Zur damaligen Zeit entbrannte ein wahrer Wettstreit darüber, welche Methode die zuverlässigste sei. Und genau in einen solchen Wettstreit platzen die 3 Kinder samt Hund hinein. Auf der einen Seite steht der Astronom Maskelyne, der den Längengrad mit Hilfe eines Sextanten und des Mondes zu berechnen versucht, auf der anderen Seite der Uhrmacher Harrison Jr.. Dieser möchte beweisen, dass man mit einer Uhr, die sein Vater erbaute, selbst auf hoher See den Längengrad sicher bestimmen kann.
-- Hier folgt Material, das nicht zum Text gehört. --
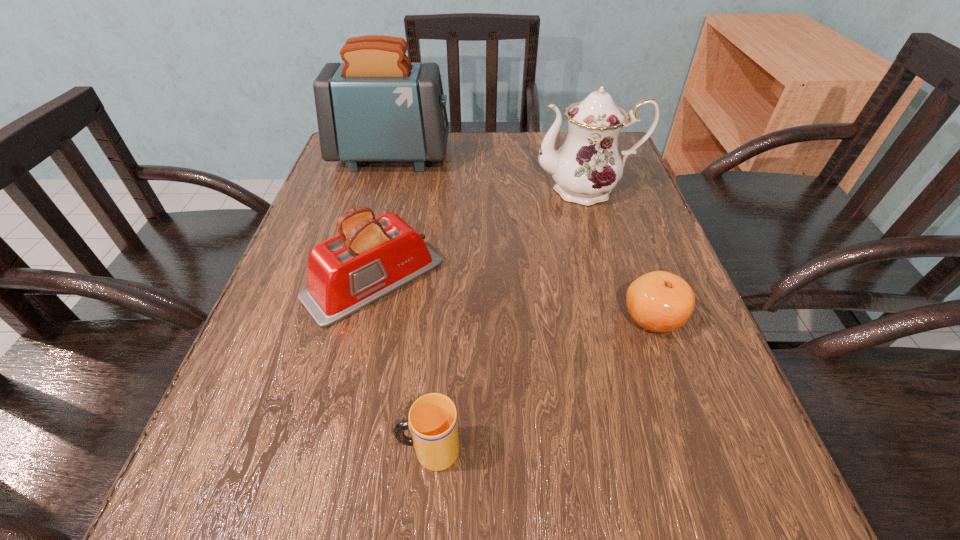
Find the location of a particular element. Image resolution: width=960 pixels, height=540 pixels. the taller toaster is located at coordinates (377, 106).

What are the coordinates of `chinaware` in the screenshot? It's located at click(x=586, y=168).

Locate an element on the screen. The height and width of the screenshot is (540, 960). the nearer toaster is located at coordinates (371, 257).

The height and width of the screenshot is (540, 960). I want to click on the third tallest object, so click(371, 257).

At what (x,y) coordinates should I click in order to perform the action: click on the nearest object. Please return your answer as a coordinate pair (x, y). Looking at the image, I should click on (433, 423).

Where is `clementine`? This screenshot has width=960, height=540. clementine is located at coordinates (659, 301).

At what (x,y) coordinates should I click in order to perform the action: click on free space located on the front-facing side of the taller toaster. Please return your answer as a coordinate pair (x, y). This screenshot has height=540, width=960. Looking at the image, I should click on (583, 157).

The width and height of the screenshot is (960, 540). Find the location of `blank area located on the left of the fourth shortest object`. blank area located on the left of the fourth shortest object is located at coordinates (406, 190).

Identify the location of free space located 0.190m on the right of the third tallest object. (544, 280).

The height and width of the screenshot is (540, 960). I want to click on vacant area situated on the side of the nearest object with the handle, so click(316, 450).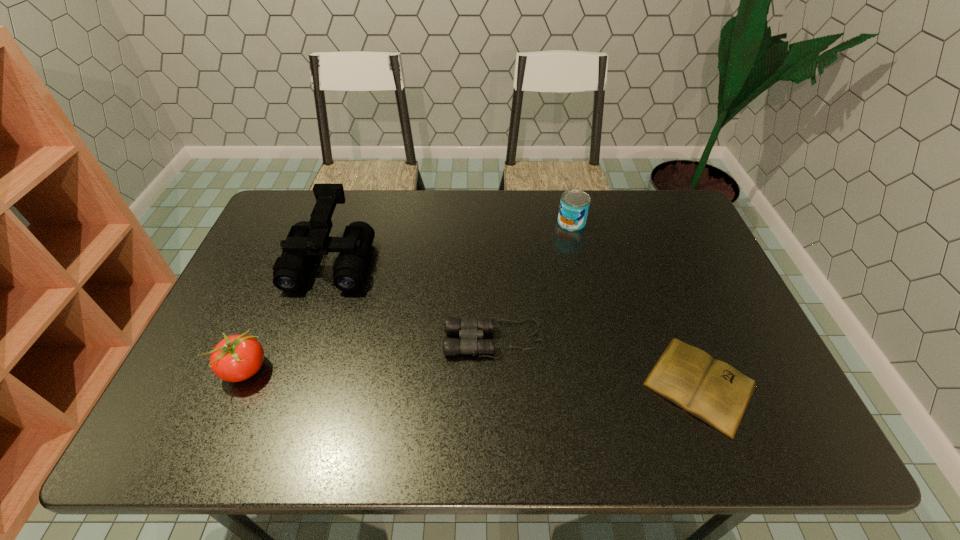
Identify the location of object at the right edge. (715, 392).

Where is `object at the far left corner`? This screenshot has width=960, height=540. object at the far left corner is located at coordinates (305, 239).

You are a GUI agent. You are given a task and a screenshot of the screen. Output one action in this format:
    pyautogui.click(x=<x>, y=<y>)
    Task: Click on the object at the near right corner
    The height and width of the screenshot is (540, 960).
    Given the screenshot: What is the action you would take?
    pyautogui.click(x=715, y=392)

Identify the location of blank space at the far edge of the desktop. Image resolution: width=960 pixels, height=540 pixels. (417, 198).

At what (x,y) coordinates should I click in order to perform the action: click on vacant space at the near edge of the desktop. Please return your answer as a coordinate pair (x, y). The image size is (960, 540). Looking at the image, I should click on (420, 445).

What are the coordinates of `vacant space at the left edge` in the screenshot? It's located at (221, 319).

The width and height of the screenshot is (960, 540). In order to click on vacant space at the right edge in this screenshot , I will do `click(693, 299)`.

Find the location of a particular element. This screenshot has height=540, width=960. empty space that is in between the shorter binoculars and the tallest object is located at coordinates (413, 299).

Image resolution: width=960 pixels, height=540 pixels. Identify the location of free point between the shortest object and the can. (636, 303).

What are the coordinates of `free space between the third object from left to right and the rightmost object` in the screenshot? It's located at (597, 362).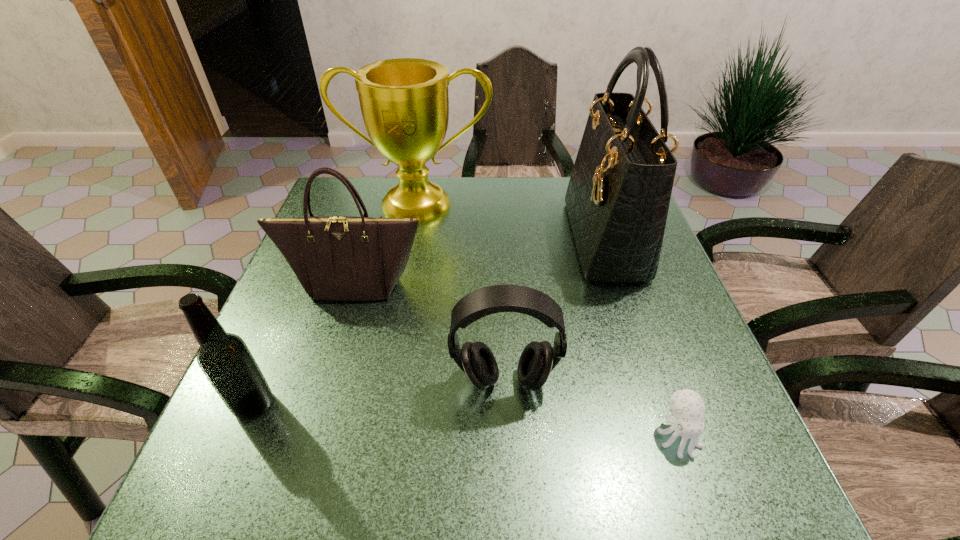
You are a GUI agent. You are given a task and a screenshot of the screen. Output one action in this format:
    pyautogui.click(x=<x>, y=<y>)
    Task: Click on the taller handbag
    This screenshot has width=960, height=540.
    Given the screenshot: What is the action you would take?
    pyautogui.click(x=618, y=196)

You are a GUI agent. You are given a task and a screenshot of the screen. Output one action in this format:
    pyautogui.click(x=<x>, y=<y>)
    Task: Click on the right handbag
    
    Given the screenshot: What is the action you would take?
    pyautogui.click(x=618, y=196)

You are a GUI agent. You are given a task and a screenshot of the screen. Output one action in this format:
    pyautogui.click(x=<x>, y=<y>)
    Task: Click on the award
    The image size is (960, 540).
    Given the screenshot: What is the action you would take?
    pyautogui.click(x=404, y=102)

The width and height of the screenshot is (960, 540). I want to click on the shorter handbag, so [x=336, y=258].

At what (x,y) coordinates should I click in order to perform the action: click on beer bottle. Please return your answer as a coordinate pair (x, y). Looking at the image, I should click on (224, 358).

The height and width of the screenshot is (540, 960). Identify the location of earphone. (538, 359).

Where is `the shortest object`? The width and height of the screenshot is (960, 540). the shortest object is located at coordinates (687, 406).

Where is `vacant space located 0.290m at the front of the tallest object with visible charms`? vacant space located 0.290m at the front of the tallest object with visible charms is located at coordinates (463, 239).

Identify the location of free spot located at the front of the tallest object with visible charms. (531, 239).

Where is `free space located 0.050m at the front of the tallest object with visible charms`? The image size is (960, 540). free space located 0.050m at the front of the tallest object with visible charms is located at coordinates (554, 239).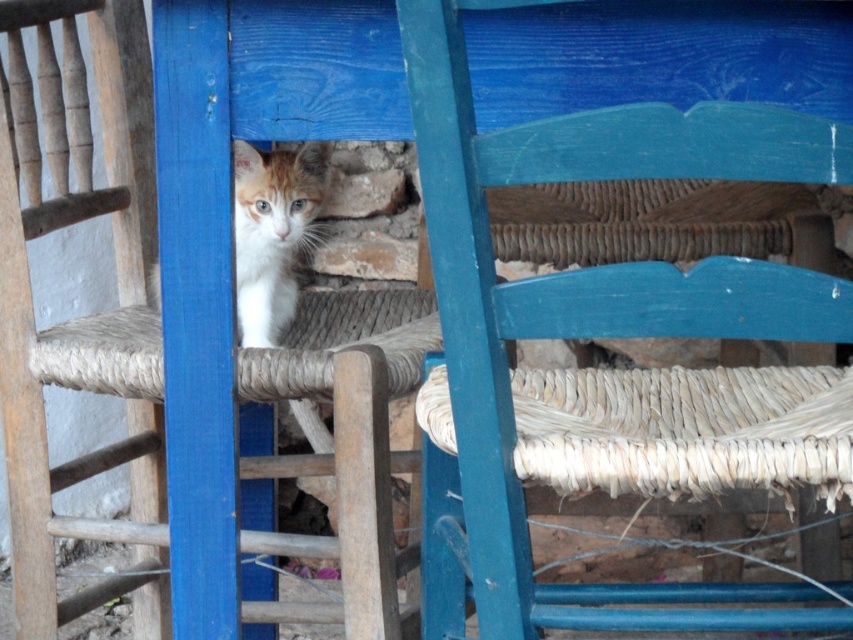
Which is more to the right, blue painted wicker chair at center or rope-woven chair at center?

From the viewer's perspective, blue painted wicker chair at center appears more on the right side.

Who is taller, blue painted wicker chair at center or rope-woven chair at center?

With more height is rope-woven chair at center.

Who is more forward, (x=643, y=19) or (x=39, y=595)?

Point (x=643, y=19) is more forward.

Where is `blue painted wicker chair at center`? Image resolution: width=853 pixels, height=640 pixels. blue painted wicker chair at center is located at coordinates (589, 284).

Is blue painted wicker chair at center taller than orange-white fur kitten at center?

Yes.

Based on the photo, how much distance is there between blue painted wicker chair at center and orange-white fur kitten at center?

They are 63.14 centimeters apart.

Which is in front, point (614, 289) or point (286, 308)?

Point (614, 289) is in front.

Locate an element on the screen. The height and width of the screenshot is (640, 853). blue painted wicker chair at center is located at coordinates (589, 284).

Is rope-woven chair at center to the right of orange-white fur kitten at center from the viewer's perspective?

Incorrect, rope-woven chair at center is not on the right side of orange-white fur kitten at center.

From the picture: Is rope-woven chair at center above orange-white fur kitten at center?

No, rope-woven chair at center is not above orange-white fur kitten at center.

This screenshot has width=853, height=640. Identify the location of rope-woven chair at center. (56, 228).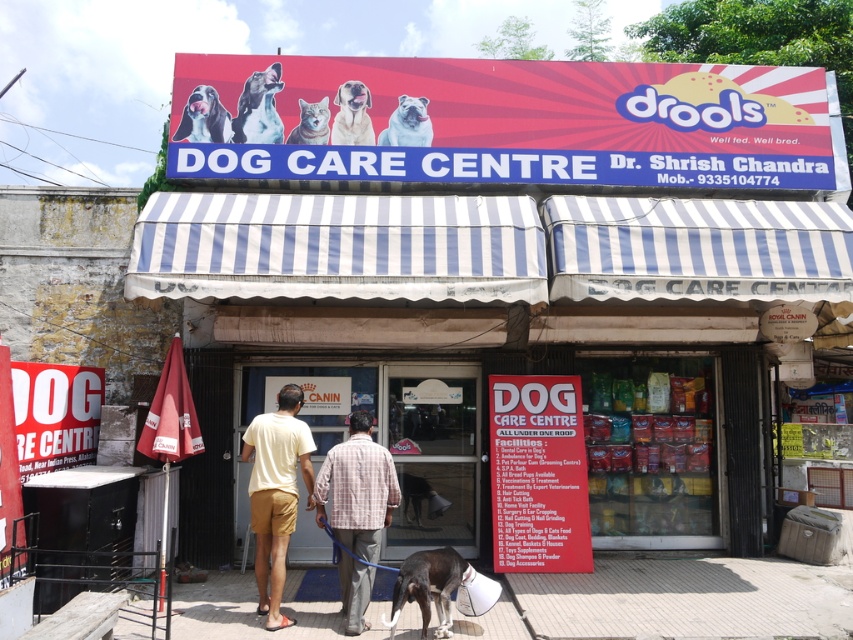
You are a customer entering the Dog Care Centre and see a black smooth dog at lower center and a fluffy white cat at center. Which animal is closer to the entrance?

The black smooth dog at lower center is closer to the entrance because it is in front of the fluffy white cat at center.

You are standing at the entrance of the Dog Care Centre. You see a plaid shirt at center. Where is the plaid shirt located relative to the entrance?

The plaid shirt at center is located at the center of the image, which is directly in front of the entrance.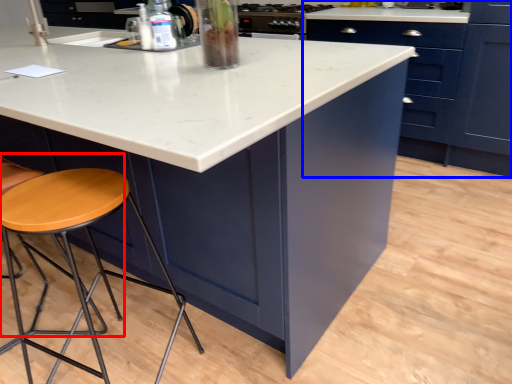
Question: Which of the following is the closest to the observer, chair (highlighted by a red box) or cabinetry (highlighted by a blue box)?

Choices:
 (A) chair
 (B) cabinetry

Answer: (A)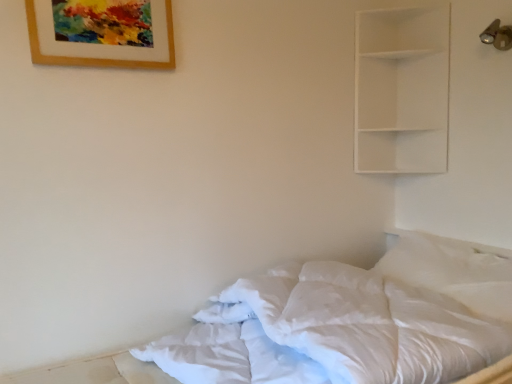
Question: From a real-world perspective, is white matte shelf at upper right located beneath wooden picture frame at upper left?

Choices:
 (A) yes
 (B) no

Answer: (A)

Question: Is white matte shelf at upper right far away from wooden picture frame at upper left?

Choices:
 (A) yes
 (B) no

Answer: (A)

Question: Considering the relative sizes of white matte shelf at upper right and wooden picture frame at upper left in the image provided, is white matte shelf at upper right wider than wooden picture frame at upper left?

Choices:
 (A) yes
 (B) no

Answer: (A)

Question: Is white matte shelf at upper right shorter than wooden picture frame at upper left?

Choices:
 (A) no
 (B) yes

Answer: (A)

Question: Are white matte shelf at upper right and wooden picture frame at upper left making contact?

Choices:
 (A) yes
 (B) no

Answer: (B)

Question: From a real-world perspective, is white matte shelf at upper right over wooden picture frame at upper left?

Choices:
 (A) no
 (B) yes

Answer: (A)

Question: Considering the relative positions of white soft bed at lower right and white matte shelf at upper right in the image provided, is white soft bed at lower right to the left of white matte shelf at upper right from the viewer's perspective?

Choices:
 (A) no
 (B) yes

Answer: (B)

Question: Is white matte shelf at upper right inside white soft bed at lower right?

Choices:
 (A) no
 (B) yes

Answer: (A)

Question: Does white soft bed at lower right come in front of white matte shelf at upper right?

Choices:
 (A) no
 (B) yes

Answer: (B)

Question: Is white soft bed at lower right facing away from white matte shelf at upper right?

Choices:
 (A) yes
 (B) no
Der Erfolg ist dem Uhrmacher aber nicht gegönnt und durch Zufall bekommen die kleinen Abenteurer heraus, dass die Uhr sabotiert werden soll. Pfiffig wie immer, hat aber Lisa eine Idee, wie die Sabotage eventuell verhindert werden kann.
Auch im zweiten Teil gelingt es der Autorin Eva Maaser, Kinder in eine spannende Geschichte zu entführen, bei der historisches Wissen vermittelt wird. In gut verständlichem Schreibstil und mit immer neuen Spannungsspitzen, zeigt sie Kindern das Leben der Seeleute von damals auf und erklärt, wie bedeutend die Navigation für die Seefahrt ist.
Die jungen Leser können sich sehr schnell mit den Hauptfiguren identifizieren, die durchweg sympathisch und authentisch beschrieben werden.
Auch schwerverständliche Fakten, werden von der Autorin immer kindgerecht erklärt und auch bildhaft dargestellt. So wir mit Hilfe einer Zeichnung beispielsweise die Funktionsweisen eines Sextanten erklärt.
Weiterhin geht die Autorin in einem Anhang her und erklärt den Lesern die historischen Gegebenheiten, die ihrem Buch zugrunde liegen.